Quien recurre al terrorismo lo hace porque sabe que no puede entablar una guerra y opta por producir un espectáculo teatral. Los terroristas no piensan como generales del ejército sino como productores teatrales. La memoria pública de los ataques del 11-S es una prueba de ello: si le preguntas a la gente qué ocurrió el 11 de septiembre de 2001, probablemente responda que Al Qaeda destruyó las torres gemelas del World Trade Center. Pero el atentado no solo fue contra las torres, sino que incluyó otras dos acciones, en particular un ataque exitoso al Pentágono. ¿Por qué es algo que pocas personas señalan? Si la operación del 11-S hubiera sido una campaña militar convencional, el ataque al Pentágono habría llamado más la atención. En este ataque, Al Qaeda logró destruir parte del cuartel general del enemigo, y mató e hirió a comandantes y estrategas importantes. ¿Por qué la memoria pública considera más relevante la destrucción de dos edificios civiles, y el asesinato de contadores y agentes de bolsa?

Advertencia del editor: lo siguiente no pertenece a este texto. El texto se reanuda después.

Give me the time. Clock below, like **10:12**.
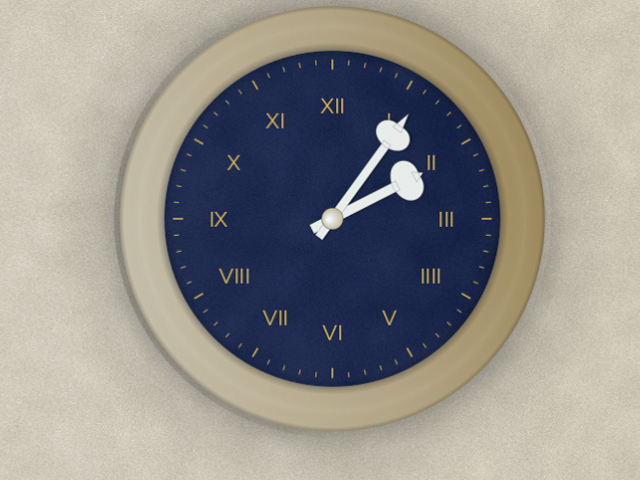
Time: **2:06**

Esto se debe a que el Pentágono es un edificio relativamente plano y modesto, mientras que el World Trade Center era un tótem alto y fálico cuyo desmoronamiento creó un inmenso efecto audiovisual. Nadie que haya visto las imágenes de su colapso las olvidará. Entendemos intuitivamente que el terrorismo es teatro, y por tanto lo juzgamos por su impacto emocional en vez de material. En retrospectiva, es probable que Osama bin Laden hubiera preferido estrellar el avión que alcanzó el Pentágono contra un objetivo más pintoresco, como la Estatua de la Libertad. Es cierto que poca gente habría muerto y que no se habrían destruido activos militares, pero habría sido un gesto teatral extraordinariamente poderoso.

Como los terroristas, los que combaten el terrorismo deberían pensar más como productores teatrales y menos como generales del ejército. Si queremos luchar contra el terrorismo de manera efectiva debemos darnos cuenta de que nada de lo que hacen los terroristas nos derrota. Somos los únicos que podemos derrotarnos a nosotros mismos, si reaccionamos de modo excesivo y erróneo a las provocaciones terroristas.

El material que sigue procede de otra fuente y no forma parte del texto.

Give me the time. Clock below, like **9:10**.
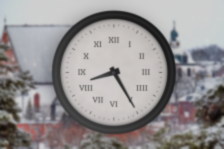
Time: **8:25**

Los terroristas afrontan una misión imposible: cambiar el equilibrio de poder político cuando apenas tienen capacidad militar. Para alcanzar ese objetivo, presentan al Estado un desafío imposible: demostrar que puede proteger a todos sus ciudadanos de la violencia política, en cualquier lugar y en cualquier momento. Los terroristas esperan que, cuando el Estado intente realizar esa misión imposible, baraje las cartas políticas y les entregue un as inesperado.